DR. RUTH (AND SOME VALENTINE'S LITERATURE) There is no denying that I love stories and storytelling.  In various and changing stages of my life, I have transformed from an obsessed to a simply avid reader, and everything in between.

These days, I have to admit that I have a hard time staying awake long enough to get through all the books on my nightstand, as some nights I seem to fall asleep before six-year-old Maggie.

Over the years, and as my love for reading grew, I developed numerous ways of moving through literature:

Choosing an author and reading everything: Hermann Hesse, Zora Neale Hurston, Toni Morrison, Alice Walker, Mary Renault, Steven King (the early works)…

Finding a theme and following it through: Good Business (Paul Hawken, Bill McKibben, Samuel Mockbee…), Classics (Homer, Chaucer, Dante, Shakespeare), The Nature of Love (D.H. Lawrence, Laurence Durrell, and Marquis De Sade), Southern Short Stories (Harry Crews, Eudora Welty, Tennessee Williams, George Dawes Green)…

Genres, and subgenres: pioneer, mystery/thrillers, vampire, Southern gothic, cookbooks, and, yes, erotica.

Last week, I was on the phone with my dear friend Lisa who talking about Dr. Ruth and organizing a book reading with the famed doctor in the mattress section of a well-known store.  Genius.

Dr. Ruth was suddenly on my radar and, in the process, I discovered her Twitter account (follow Dr. Ruth; you will thank me).

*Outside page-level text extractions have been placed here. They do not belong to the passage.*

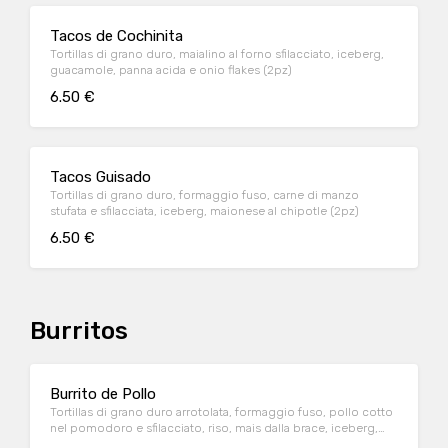
Tacos de Cochinita
Tortillas di grano duro, maialino al forno sfilacciato, iceberg,
guacamole, panna acida e onio flakes (2pz)
6.50 €
Tacos Guisado
Tortillas di grano duro, formaggio fuso, carne di manzo
stufata e sfilacciata, iceberg, maionese al chipotle (2pz)
6.50 €
Burritos
Burrito de Pollo
Tortillas di grano duro arrotolata, formaggio fuso, pollo cotto
nel pomodoro e sfilacciato, riso, mais dalla brace, iceberg,
pico de gallo e panna acida + opzione salsa Hot Jalapenos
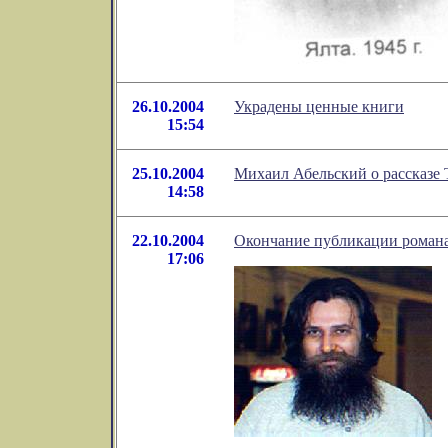
26.10.2004
Украдены ценные книги
15:54
25.10.2004
Михаил Абельский о рассказе
14:58
22.10.2004
Окончание публикации роман
17:06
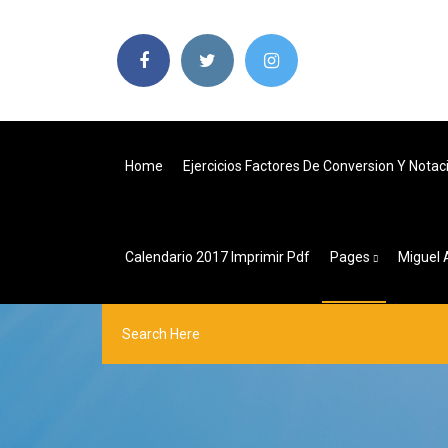
Home
Ejercicios Factores De Conversion Y Notaci
Calendario 2017 Imprimir Pdf
Pages
Miguel 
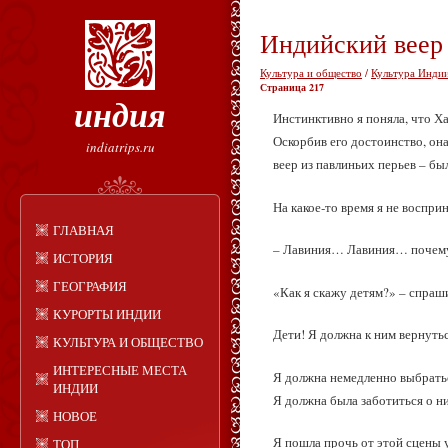
Индийский веер
Культура и общество
/
Культура Индии
Страница 217
индия
Инстинктивно я поняла, что Ха
Оскорбив его достоинство, она
indiatrips.ru
веер из павлиньих перьев – б
На какое‑то время я не восприн
ГЛАВНАЯ
– Лавиния… Лавиния… почему 
ИСТОРИЯ
ГЕОГРАФИЯ
«Как я скажу детям?» – спраши
КУРОРТЫ ИНДИИ
Дети! Я должна к ним вернутьс
КУЛЬТУРА И ОБЩЕСТВО
ИНТЕРЕСНЫЕ МЕСТА
Я должна немедленно выбратьс
ИНДИИ
Я должна была заботиться о ни
НОВОЕ
Я пошла прочь от этой сцены 
ТОП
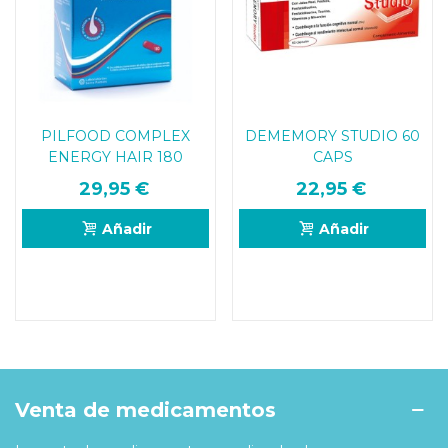
PILFOOD COMPLEX
DEMEMORY STUDIO 60
ENERGY HAIR 180
CAPS
COMPRIMIDOS
29,95 €
22,95 €
Añadir
Añadir
Venta de medicamentos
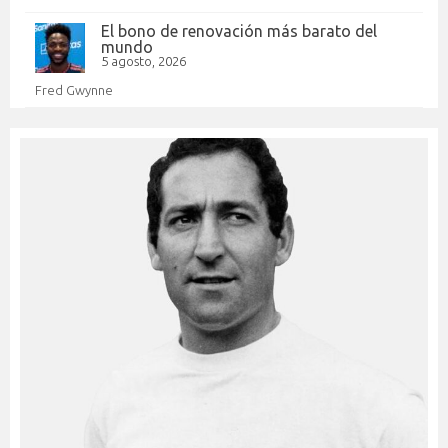
El bono de renovación más barato del
mundo
5 agosto, 2026
Fred Gwynne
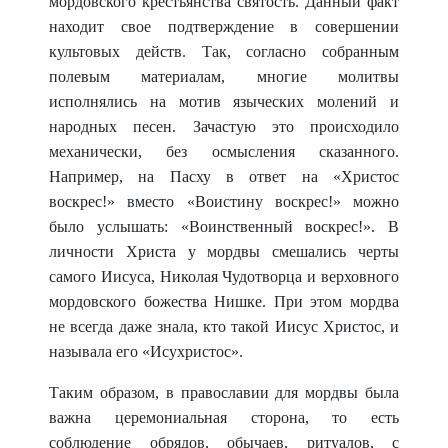
мордовского крестьянства святость. Данный факт
находит свое подтверждение в совершении
культовых действ. Так, согласно собранным
полевым материалам, многие молитвы
исполнялись на мотив языческих молений и
народных песен. Зачастую это происходило
механически, без осмысления сказанного.
Например, на Пасху в ответ на «Христос
воскрес!» вместо «Воистину воскрес!» можно
было услышать: «Воинственный воскрес!». В
личности Христа у мордвы смешались черты
самого Иисуса, Николая Чудотворца и верховного
мордовского божества Нишке. При этом мордва
не всегда даже знала, кто такой Иисус Христос, и
называла его «Исухристос».
Таким образом, в православии для мордвы была
важна церемониальная сторона, то есть
соблюдение обрядов, обычаев, ритуалов, с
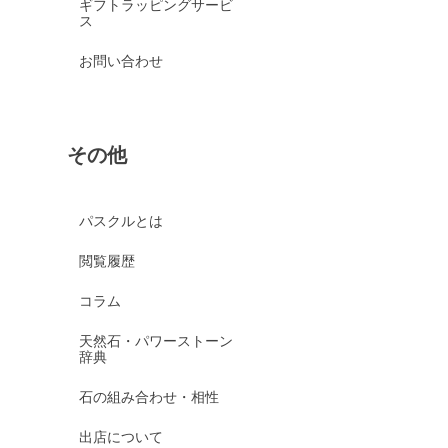
ギフトラッピングサービ
ス
お問い合わせ
その他
パスクルとは
閲覧履歴
コラム
天然石・パワーストーン
辞典
石の組み合わせ・相性
出店について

So, as one thing leads to another on the internet, I follow one of the links to the video below, which brings me back to literature, specifically erotica:

I started pretty early in my reading life with classics like Lady Chatterley’s Lover, The Story of O, and afterward moved seamlessly from De Sade to Anaïs Nin, from the (rather boring) Memoirs of Fanny Hill by John Cleland (I prefer Erica Jong’s version) to Anne Rice’s (trashy) Sleeping Beauty series, written under the pseudonym of A. N. Roquelaure.

So, I admit that when the Fifty Shades Series arrived on my radar, I wanted to see what all the fuss was about. Many women today are reading this series openly. I see school moms posting about the characters on Facebook and little old ladies sitting in coffee shops with the book proudly lying open beside their tea.  So while I am thankful that erotica has found its way out-of-the-closet, I found the series (ahem) not as engaging as some of the classic tomes from my earlier days; however, I ADORE Dr. Ruth’s take:

All of this in a round-about-way to say Happy Valentine’s Month ahead of us. Here’s to a bit of literature (erotic or otherwise)–perhaps read aloud to a loved one.

These days, I mostly enjoy Ivy and Bean, recited aloud by my budding reader (if I can stay awake long enough).